A new report published today by TheCityUK and Marsh, a leading global insurance broker and risk adviser, argues that firms across the financial and related professional services industry need to take urgent action on cyber risk.
There were a reported 2.5 million cyber crimes in the UK last year, the majority of which were various forms of fraud with the loss typically borne by the financial sector. City firms have the data, money and profile to attract the full range of attackers including those seeking to undermine the financial system. Reputation and reliability are shared assets and argue for firms working collectively to reinforce the financial system’s resilience. That will protect services that are critical to the UK economy as well as ensuring that the UK remains a secure global financial centre.
The report – ‘Cyber and the City’ – recognises the significant effort invested by UK authorities to encourage action on cyber risk. It finds that while larger institutions are engaged on cyber security, there is an opportunity for the industry and individual firms to enhance cyber security and resiliency after cyber breaches.
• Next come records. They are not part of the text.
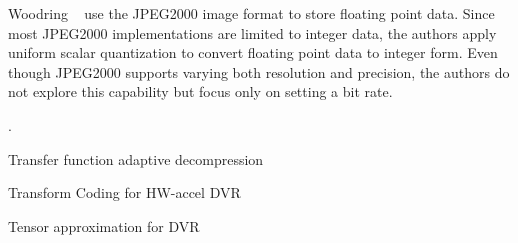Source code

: 
Woodring \etal~\cite{woodring2011} use the JPEG2000 image format to store floating point data.
Since most JPEG2000 implementations are limited to integer data, the authors apply uniform scalar
quantization to convert floating point data to integer form. Even though JPEG2000 supports varying
both resolution and precision, the authors do not explore this capability but focus only on setting
a bit rate.

.

Transfer function adaptive decompression~\cite{tf_decompression2004}

Transform Coding for HW-accel DVR~\cite{hw_dvr2007}

Tensor approximation for DVR~\cite{tensor_dvr2015}

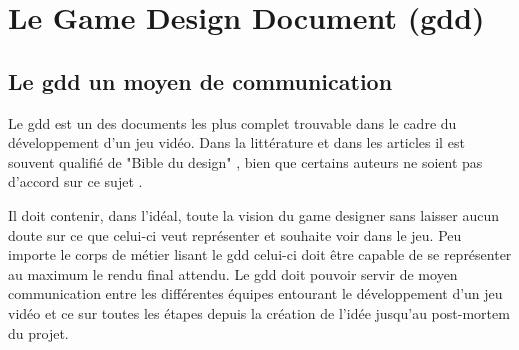\section{Le Game Design Document (\gls{gdd})}





\subsection{Le \gls{gdd} un moyen de communication}
Le \gls{gdd} est un des documents les plus complet trouvable dans le cadre du développement d'un jeu vidéo. Dans la littérature et dans les articles il est souvent qualifié de "Bible du design" \cite{GD_foundations_pedersen}, bien que certains auteurs ne soient pas d'accord sur ce sujet \cite{LevelUpRogers2014}. 

Il doit contenir, dans l'idéal, toute la vision du game designer sans laisser aucun doute sur ce que celui-ci veut représenter et souhaite voir dans le jeu. Peu importe le corps de métier lisant le \gls{gdd} celui-ci doit être capable de se représenter au maximum le rendu final attendu. Le \gls{gdd} doit pouvoir servir de moyen communication entre les différentes équipes entourant le développement d'un jeu vidéo et ce sur toutes les étapes depuis la création de l'idée jusqu'au post-mortem du projet.

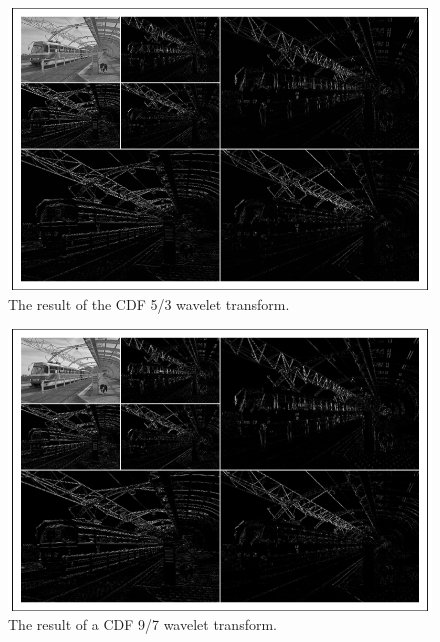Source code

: \documentclass[titlepage,12pt]{article}
\begin{document}
\begin{figure}
    \centering
    \includegraphics[scale=0.25]{resources/example/losslessTransform.png}
    \caption{The result of the CDF 5/3 wavelet transform.}
    \label{fig:losslessTransform}
\end{figure}

\begin{figure}
    \centering
    \includegraphics[scale=0.25]{resources/example/lossyTransform.png}
    \caption{The result of a CDF 9/7 wavelet transform.}
    \label{fig:lossyTransform}
\end{figure}
\end{document}
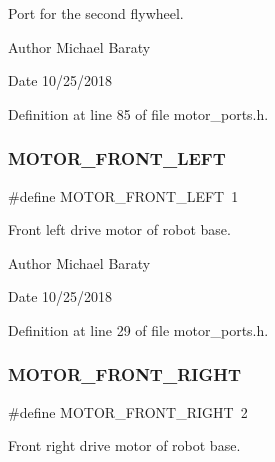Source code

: Port for the second flywheel. 

\begin{DoxyAuthor}{Author}
Michael Baraty 
\end{DoxyAuthor}
\begin{DoxyDate}{Date}
10/25/2018 
\end{DoxyDate}


Definition at line 85 of file motor\+\_\+ports.\+h.

\mbox{\label{motor__ports_8h_a743b47e164fb23b30f4f2f228db0b338}} 
\subsubsection{M\+O\+T\+O\+R\+\_\+\+F\+R\+O\+N\+T\+\_\+\+L\+E\+FT}
{\footnotesize\ttfamily \#define M\+O\+T\+O\+R\+\_\+\+F\+R\+O\+N\+T\+\_\+\+L\+E\+FT~1}



Front left drive motor of robot base. 

\begin{DoxyAuthor}{Author}
Michael Baraty 
\end{DoxyAuthor}
\begin{DoxyDate}{Date}
10/25/2018 
\end{DoxyDate}


Definition at line 29 of file motor\+\_\+ports.\+h.

\mbox{\label{motor__ports_8h_a6f48bcc6d5fce24caeae0b17954c277a}} 
\subsubsection{M\+O\+T\+O\+R\+\_\+\+F\+R\+O\+N\+T\+\_\+\+R\+I\+G\+HT}
{\footnotesize\ttfamily \#define M\+O\+T\+O\+R\+\_\+\+F\+R\+O\+N\+T\+\_\+\+R\+I\+G\+HT~2}



Front right drive motor of robot base. 

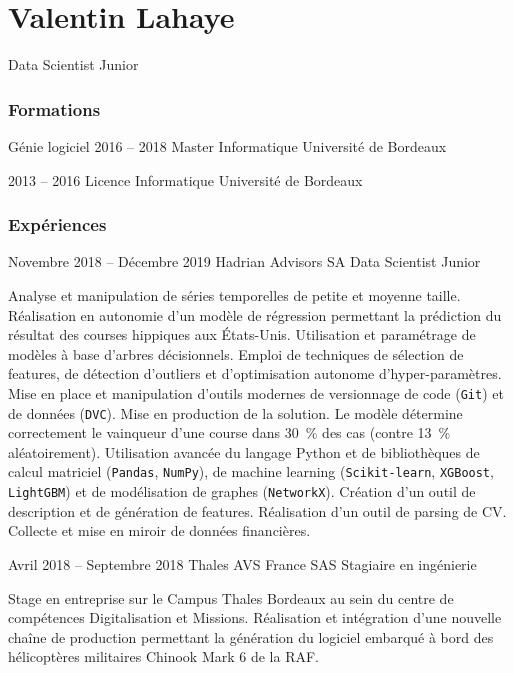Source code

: \documentclass{tccv}
\begin{document}
\part{Valentin Lahaye}{Data Scientist Junior}

\section{Formations}
\begin{yearlist}

\item[Génie logiciel]{2016 -- 2018}
     {Master Informatique}
     {Université de Bordeaux}

\item{2013 -- 2016}
     {Licence Informatique}
     {Université de Bordeaux}

\end{yearlist}

\section{Expériences}
\begin{eventlist}

\item{Novembre 2018 -- Décembre 2019}
     {Hadrian Advisors SA}
     {Data Scientist Junior}

Analyse et manipulation de séries temporelles de petite et moyenne taille. Réalisation en autonomie d'un modèle de régression permettant la prédiction du résultat des courses hippiques aux \'Etats-Unis. Utilisation et paramétrage de modèles à base d'arbres décisionnels. Emploi de techniques de sélection de features, de détection d'outliers et d'optimisation autonome d'hyper-paramètres. Mise en place et manipulation d'outils modernes de versionnage de code (\texttt{Git}) et de données (\texttt{DVC}). Mise en production de la solution. Le modèle détermine correctement le vainqueur d'une course dans 30~\% des cas (contre 13~\% aléatoirement). Utilisation avancée du langage Python et de bibliothèques de calcul matriciel (\texttt{Pandas}, \texttt{NumPy}), de machine learning (\texttt{Scikit-learn}, \texttt{XGBoost}, \texttt{LightGBM}) et de modélisation de graphes (\texttt{NetworkX}). Création d'un outil de description et de génération de features. Réalisation d'un outil de parsing de CV. Collecte et mise en miroir de données financières.

\item{Avril 2018 -- Septembre 2018}
     {Thales AVS France SAS}
     {Stagiaire en ingénierie}

Stage en entreprise sur le Campus Thales Bordeaux au sein du centre de compétences Digitalisation et Missions. Réalisation et intégration d'une nouvelle\\ chaîne de production permettant la génération du logiciel embarqué à bord des hélicoptères militaires Chinook Mark 6 de la RAF.

\end{eventlist}
\end{document}
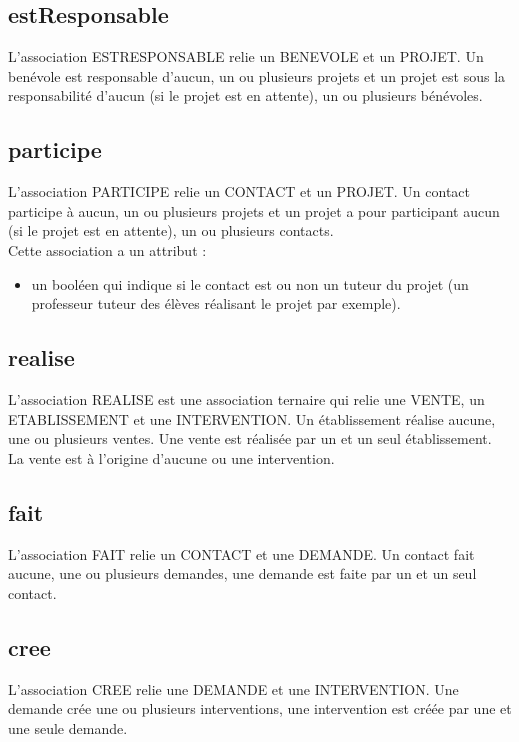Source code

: \documentclass[asi, sansVersion]{picInsa}
\begin{document}
\subsection*{estResponsable}
L'association ESTRESPONSABLE relie un BENEVOLE et un PROJET. Un benévole est responsable d'aucun, un ou plusieurs projets et un projet est sous la responsabilité d'aucun (si le projet est en attente), un ou plusieurs bénévoles.

\subsection*{participe}
L'association PARTICIPE relie un CONTACT et un PROJET. Un contact participe à aucun, un ou plusieurs projets et un projet a pour participant aucun (si le projet est en attente), un ou plusieurs contacts.\\
Cette association a un attribut :
\begin{itemize}
\item un booléen qui indique si le contact est ou non un tuteur du projet (un professeur tuteur des élèves réalisant le projet par exemple). 
\end{itemize}

\subsection*{realise}

L'association REALISE est une association ternaire qui relie une VENTE, un ETABLISSEMENT et une INTERVENTION. Un établissement réalise aucune, une ou plusieurs ventes. Une vente est réalisée par un et un seul établissement. La vente est à l'origine d'aucune ou une intervention.

\subsection*{fait}

L'association FAIT relie un CONTACT et une DEMANDE. Un contact fait aucune, une ou plusieurs demandes, une demande est faite par un et un seul contact.

\subsection*{cree}

L'association CREE relie une DEMANDE et une INTERVENTION. Une demande crée une ou plusieurs interventions, une intervention est créée par une et une seule demande.
\end{document}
Survey evidence from Marsh supports the fact that too few firms are tackling cyber in a cohesive way: only 30% of large firms have it as a top ten risk, only 39% have quantified the risk and just 30% have a response plan to a breach occurring.
‘Cyber and the City’ recommends that Boards should hold management responsible for cyber risksinstead of their IT departments and provides ten simple questions that management should consider.According to the report, since 95% of all cyber incidents involve human error, people and processes matter as much as technology when it comes to managing cyber threats.
‘Cyber and the City’ further recommends the creation of a City-wide cyber forum to promote collaboration across all firms within the financial and related professional services industry. The forum would seek broader and committed support for cyber management and the many existing initiatives that are running. Its agenda would include encouraging information and best-practice sharing, working on cyber risk aggregation and system recovery and helping to develop a strong UK cyber security sector.
Chris Cummings, Chief Executive, TheCityUK, said,
Cyber-crime isn’t a problem of the future, it’s a very real threat today. There is no silver-bullet to manage it, but there are practical steps the industry, and the customers we serve, can take to ensure we’re well protected against attack. Cyber hygiene should be as commonplace as locking the windows and doors when you leave the house. It is essential for the industry and the continued attractiveness of the UK as a safe place to do business that we tackle this issue head on and make the UK a centre of excellence for cyber security.